Well, he moved big on stamp duty. A huge overhaul to tackle a market in which he said the "dynamics had changed" (the opposition translated that as a 'slump'.
Senator Eoghan Harris sitting in the senators' section at the top of the chamber looked like the cat that got the cream - expect a big dose of triumphalism in the Sunday Indo next weekend.
Elsewhere there were few surprises. Anything that could have been a surprise (motor tax and VRT) were already flagged. Most of the stuff that was eye-catching (reduction on duties on credit and debit cards at the expense of the banks; 30c increase on cigarettes; tripling of the income threshold for medical cards where there is a child under 18 with intellectual disabilities) will not cost a huge amount either way; and were gestural rather than substantial.
The macro picture was as he predicted. Overall there will be an increase of 8.6% in spending (8.2% in current spending; 12% in capital spending)mistake in l. He has prioritised the NDP, the health services, education (especially to cater for the 13,000 new schoolchildren coming on stream this year) and R and D.
Cowen's priorities have always been tilted more to the lower paid (more than his predecessor that is). And so the increases in tax credits; widening of bands, and above-inflation increases in social welfare.

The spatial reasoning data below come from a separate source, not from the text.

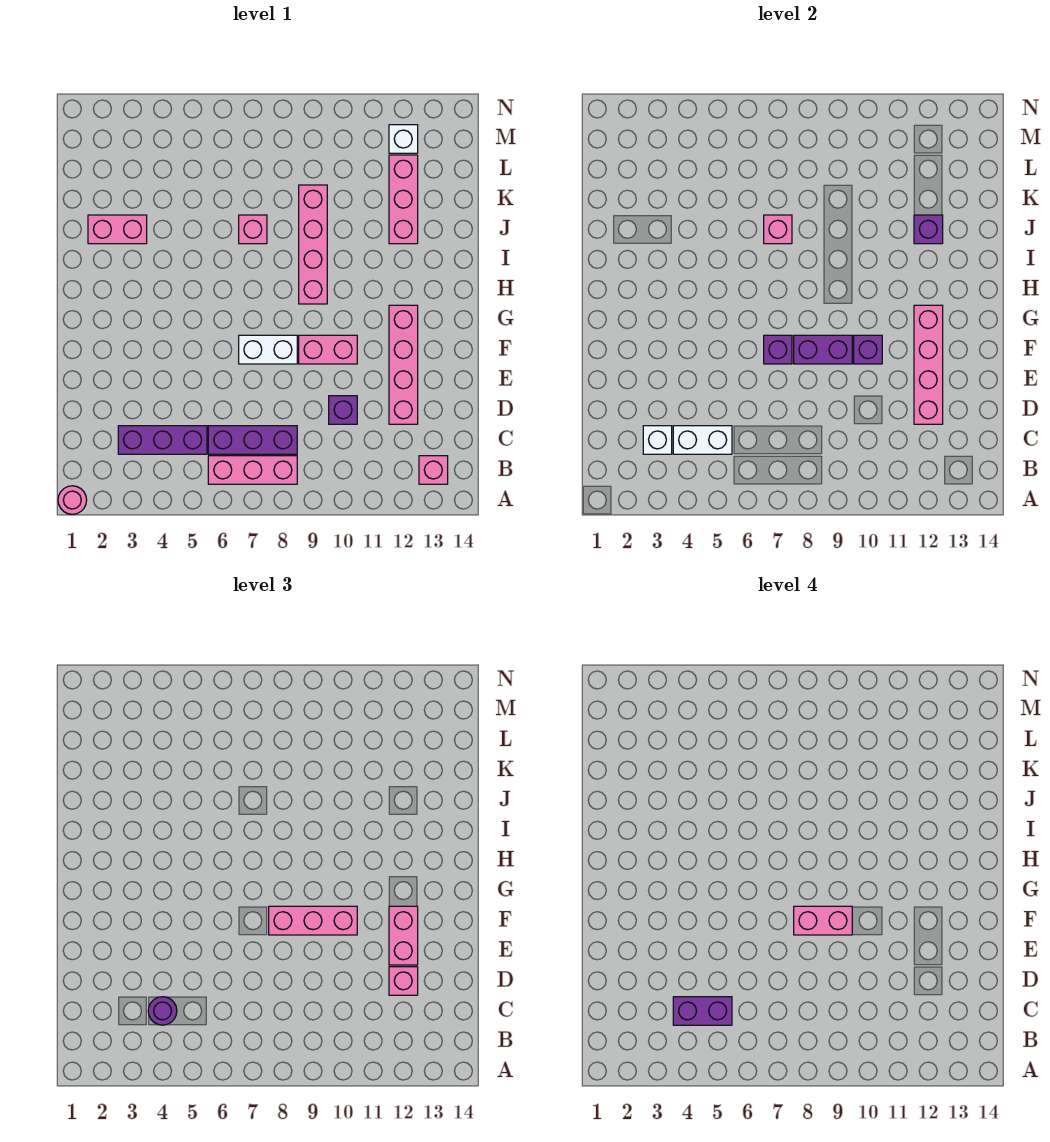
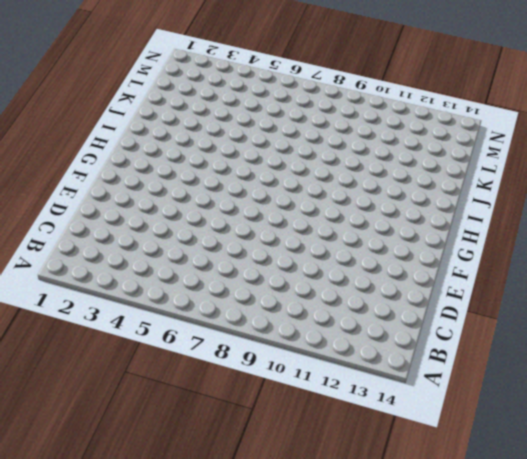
none -> pink 1x1 round brick [58,486,87,514]
none -> pink 1x3 brick [208,456,297,484]
none -> pink 1x1 brick [419,456,448,484]

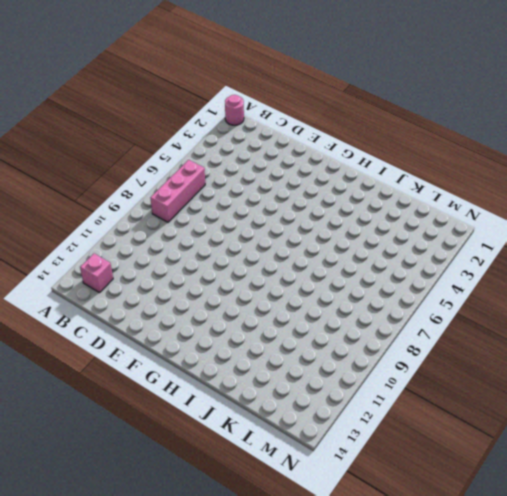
none -> purple 1x3 brick [118,426,207,454]
none -> purple 1x3 brick [208,426,297,454]
none -> purple 1x1 brick [329,396,357,424]

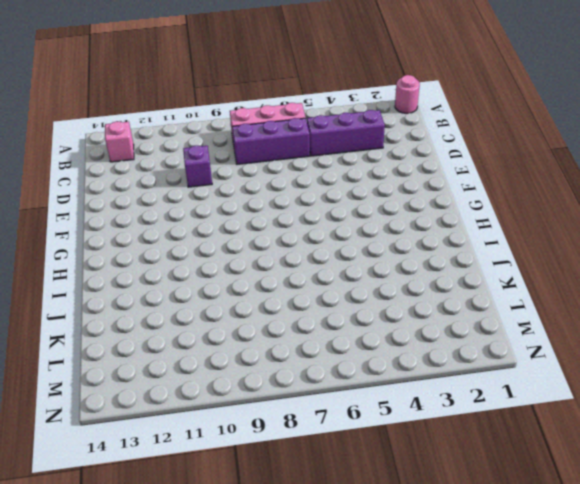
none -> pink 1x4 brick [389,305,418,424]
none -> white 1x2 brick [239,335,297,364]
none -> pink 1x2 brick [299,335,357,364]

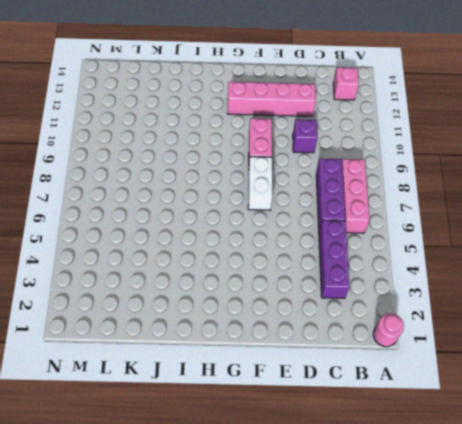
none -> pink 1x4 brick [299,185,327,304]
none -> pink 1x2 brick [88,215,147,244]
none -> pink 1x1 brick [239,215,267,244]

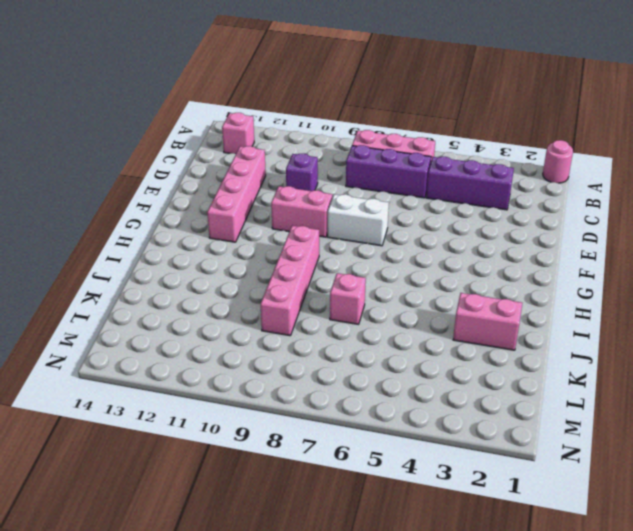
none -> pink 1x3 brick [389,155,418,244]
none -> white 1x1 brick [389,125,418,153]
none -> white 1x1 brick [643,426,672,454]

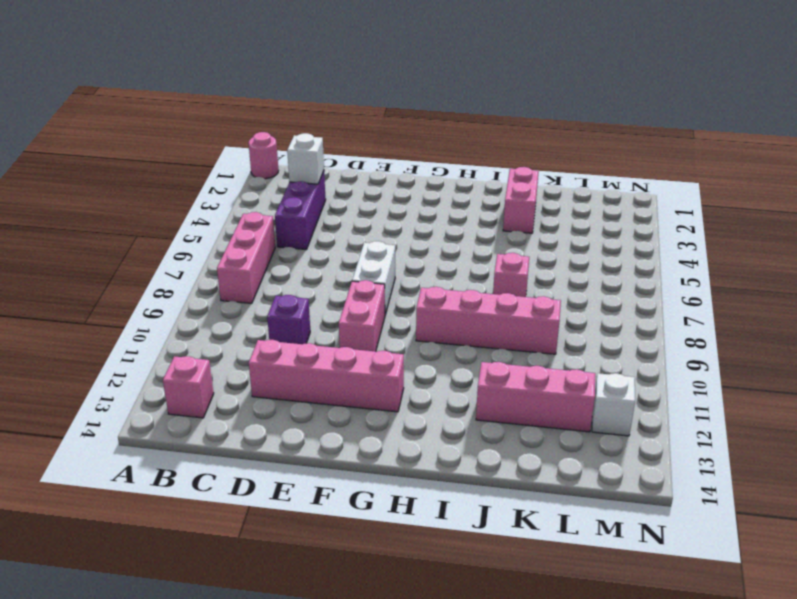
none -> purple 1x3 brick [208,426,297,454]
none -> white 1x2 brick [673,426,732,454]
none -> pink 1x4 brick [914,305,943,424]

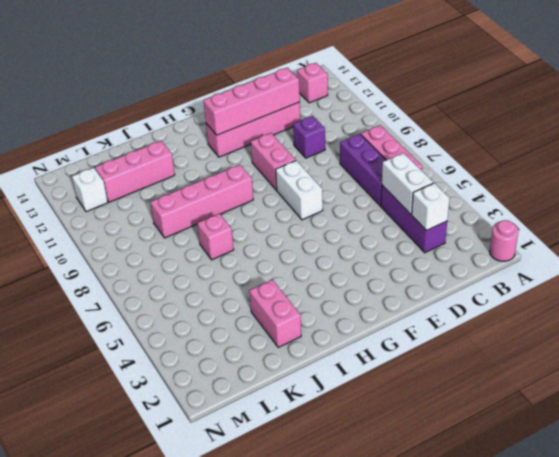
none -> purple 1x1 brick [764,335,792,364]
none -> purple 1x2 brick [794,335,852,364]
none -> purple 1x1 brick [854,335,882,364]

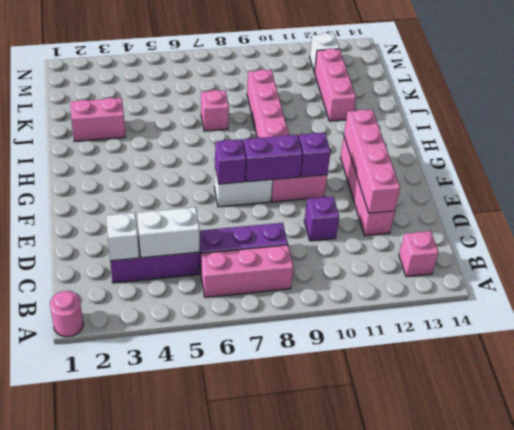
none -> pink 1x1 brick [764,215,792,244]
none -> purple 1x1 brick [914,215,943,244]
none -> purple 1x1 round brick [148,997,177,1025]

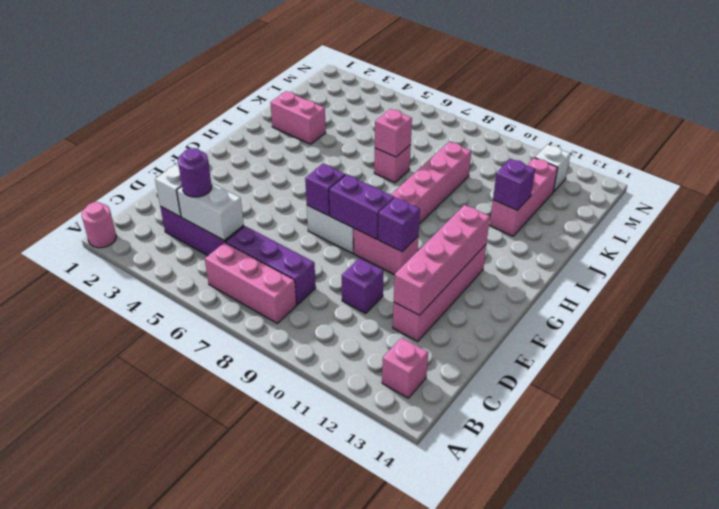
none -> pink 1x1 brick [389,967,418,995]
none -> pink 1x2 brick [389,906,418,965]
none -> pink 1x3 brick [269,906,357,935]

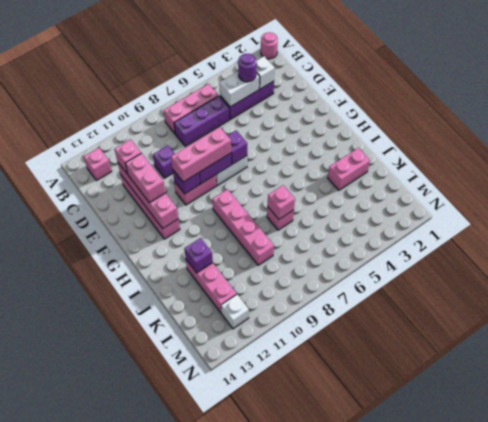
none -> purple 1x2 brick [673,997,732,1025]
none -> pink 1x2 brick [794,906,852,935]

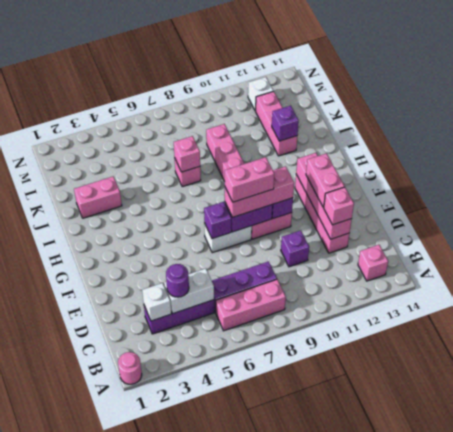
none -> purple 1x2 brick [673,997,732,1025]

As for the Green Budget, it just didn't have the impact it should have had. A couple of colleagues felt that the Greens didn't get as much as they should have and that stamp duty eclipsed. My own belief is that a huge mistake was made when somebody in Government leaked the Vehicle Registration Tax (VRT) details to two Sunday newspapers a fortnight ago. That completely removed the element of surprise from the Carbon Budget, rendering it a bit of an anti-climax.